Given a collection of intervals, merge all overlapping intervals.
Example 1:
Input: intervals = [[1,3],[2,6],[8,10],[15,18]] Output: [[1,6],[8,10],[15,18]] Explanation: Since intervals [1,3] and [2,6] overlaps, merge them into [1,6].
Example 2:
Input: intervals = [[1,4],[4,5]] Output: [[1,5]] Explanation: Intervals [1,4] and [4,5] are considered overlapping.

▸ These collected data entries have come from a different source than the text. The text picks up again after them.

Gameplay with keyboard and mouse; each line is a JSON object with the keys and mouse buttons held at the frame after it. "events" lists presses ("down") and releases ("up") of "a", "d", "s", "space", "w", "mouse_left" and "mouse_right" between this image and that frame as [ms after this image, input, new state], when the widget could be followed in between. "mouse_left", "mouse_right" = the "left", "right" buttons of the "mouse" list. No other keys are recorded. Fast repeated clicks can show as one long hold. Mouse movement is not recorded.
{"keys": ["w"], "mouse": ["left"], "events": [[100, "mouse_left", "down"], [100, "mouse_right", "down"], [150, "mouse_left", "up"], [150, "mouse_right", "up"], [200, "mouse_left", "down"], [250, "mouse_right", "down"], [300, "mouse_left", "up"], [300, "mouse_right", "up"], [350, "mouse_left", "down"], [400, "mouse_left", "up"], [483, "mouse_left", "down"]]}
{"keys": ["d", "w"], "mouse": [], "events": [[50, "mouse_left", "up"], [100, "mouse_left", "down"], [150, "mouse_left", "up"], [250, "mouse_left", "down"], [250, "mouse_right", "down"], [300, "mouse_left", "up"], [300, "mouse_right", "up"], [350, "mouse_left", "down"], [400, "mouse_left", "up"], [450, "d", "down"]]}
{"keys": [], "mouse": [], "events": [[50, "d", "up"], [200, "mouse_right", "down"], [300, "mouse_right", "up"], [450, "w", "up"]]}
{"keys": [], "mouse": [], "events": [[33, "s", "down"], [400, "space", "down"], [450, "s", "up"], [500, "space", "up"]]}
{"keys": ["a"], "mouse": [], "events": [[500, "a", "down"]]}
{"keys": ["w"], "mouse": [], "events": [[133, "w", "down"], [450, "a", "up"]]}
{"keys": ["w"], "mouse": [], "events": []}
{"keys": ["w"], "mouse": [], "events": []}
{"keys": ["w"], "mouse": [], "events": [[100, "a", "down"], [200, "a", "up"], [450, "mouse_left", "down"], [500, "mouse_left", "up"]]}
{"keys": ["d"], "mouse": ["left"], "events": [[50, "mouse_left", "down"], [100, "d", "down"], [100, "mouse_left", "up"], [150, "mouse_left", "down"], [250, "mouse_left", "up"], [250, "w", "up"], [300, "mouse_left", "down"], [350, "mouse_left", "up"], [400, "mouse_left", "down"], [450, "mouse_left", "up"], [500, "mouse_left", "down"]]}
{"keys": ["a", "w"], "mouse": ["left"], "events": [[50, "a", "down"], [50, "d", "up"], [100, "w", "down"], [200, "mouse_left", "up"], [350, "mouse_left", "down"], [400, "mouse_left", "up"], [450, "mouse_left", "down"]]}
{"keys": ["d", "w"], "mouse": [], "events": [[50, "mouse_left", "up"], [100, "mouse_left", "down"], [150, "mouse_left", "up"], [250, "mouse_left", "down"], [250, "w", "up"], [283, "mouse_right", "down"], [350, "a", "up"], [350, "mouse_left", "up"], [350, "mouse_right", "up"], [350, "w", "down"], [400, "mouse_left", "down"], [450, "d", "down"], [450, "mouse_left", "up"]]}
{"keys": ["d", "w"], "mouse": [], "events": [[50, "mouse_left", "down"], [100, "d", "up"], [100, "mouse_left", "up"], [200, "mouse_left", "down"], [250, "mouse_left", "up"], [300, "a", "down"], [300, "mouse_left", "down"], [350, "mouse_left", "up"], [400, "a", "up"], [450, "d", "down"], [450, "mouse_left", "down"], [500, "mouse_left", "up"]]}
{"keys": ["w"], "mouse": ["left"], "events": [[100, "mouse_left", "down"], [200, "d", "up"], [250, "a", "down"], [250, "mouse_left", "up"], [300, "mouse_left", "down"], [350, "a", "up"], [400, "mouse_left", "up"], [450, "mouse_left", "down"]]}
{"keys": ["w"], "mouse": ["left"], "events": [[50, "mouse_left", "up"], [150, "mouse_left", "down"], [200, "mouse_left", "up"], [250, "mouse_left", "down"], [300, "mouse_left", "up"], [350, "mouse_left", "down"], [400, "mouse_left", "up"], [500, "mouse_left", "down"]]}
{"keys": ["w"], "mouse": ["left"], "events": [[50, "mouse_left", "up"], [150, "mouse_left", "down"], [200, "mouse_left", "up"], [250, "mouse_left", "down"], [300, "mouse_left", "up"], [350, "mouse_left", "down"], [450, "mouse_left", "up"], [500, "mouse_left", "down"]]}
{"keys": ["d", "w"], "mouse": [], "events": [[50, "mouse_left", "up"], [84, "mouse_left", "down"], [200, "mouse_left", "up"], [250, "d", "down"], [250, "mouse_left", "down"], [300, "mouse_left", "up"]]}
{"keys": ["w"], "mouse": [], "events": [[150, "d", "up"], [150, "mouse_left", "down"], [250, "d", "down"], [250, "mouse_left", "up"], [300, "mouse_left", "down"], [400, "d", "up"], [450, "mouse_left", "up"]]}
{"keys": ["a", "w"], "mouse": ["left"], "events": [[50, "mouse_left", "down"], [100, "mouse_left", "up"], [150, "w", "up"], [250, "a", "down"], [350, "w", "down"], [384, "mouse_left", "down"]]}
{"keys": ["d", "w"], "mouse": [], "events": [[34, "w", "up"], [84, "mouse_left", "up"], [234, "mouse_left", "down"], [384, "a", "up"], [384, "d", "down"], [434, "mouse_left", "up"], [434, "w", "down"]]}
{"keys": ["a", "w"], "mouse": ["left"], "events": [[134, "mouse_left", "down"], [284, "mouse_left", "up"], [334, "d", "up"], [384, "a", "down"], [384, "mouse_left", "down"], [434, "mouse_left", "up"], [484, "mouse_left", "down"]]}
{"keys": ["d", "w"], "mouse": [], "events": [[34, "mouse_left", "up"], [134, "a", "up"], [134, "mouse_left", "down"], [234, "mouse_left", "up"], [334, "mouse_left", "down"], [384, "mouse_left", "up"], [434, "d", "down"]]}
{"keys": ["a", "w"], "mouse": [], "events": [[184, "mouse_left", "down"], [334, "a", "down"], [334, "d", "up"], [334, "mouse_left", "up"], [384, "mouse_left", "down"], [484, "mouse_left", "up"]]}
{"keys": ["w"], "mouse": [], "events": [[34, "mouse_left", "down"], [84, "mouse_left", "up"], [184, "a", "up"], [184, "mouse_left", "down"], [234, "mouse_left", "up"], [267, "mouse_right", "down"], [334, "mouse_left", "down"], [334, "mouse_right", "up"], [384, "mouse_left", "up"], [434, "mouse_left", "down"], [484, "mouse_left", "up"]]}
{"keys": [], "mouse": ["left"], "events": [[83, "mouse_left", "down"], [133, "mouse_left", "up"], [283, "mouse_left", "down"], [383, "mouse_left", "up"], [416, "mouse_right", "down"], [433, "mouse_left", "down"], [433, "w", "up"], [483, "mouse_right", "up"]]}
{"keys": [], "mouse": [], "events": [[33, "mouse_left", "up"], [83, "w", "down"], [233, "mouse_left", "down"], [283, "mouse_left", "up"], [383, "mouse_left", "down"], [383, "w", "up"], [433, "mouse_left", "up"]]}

NOTE: input types have been changed on April 15, 2019. Please reset to default code definition to get new method signature.
Constraints:
intervals[i][0] <= intervals[i][1]
class Solution {
public:
vector<vector<int>> merge(vector<vector<int>>& intervals) {
vector<vector<int>> res;
if (intervals.empty())
return res;
sort(intervals.begin(), intervals.end(),
[](vector<int>&a, vector<int>&b){return a[0] < b[0];});
res.push_back(intervals[0]);
for (int i=1; i<intervals.size(); i++){
if (intervals[i][0] <= res.back()[1]){
res.back()[1] = max(res.back()[1], intervals[i][1]);
}else{
res.push_back(intervals[i]);
}
}
return res;
}
};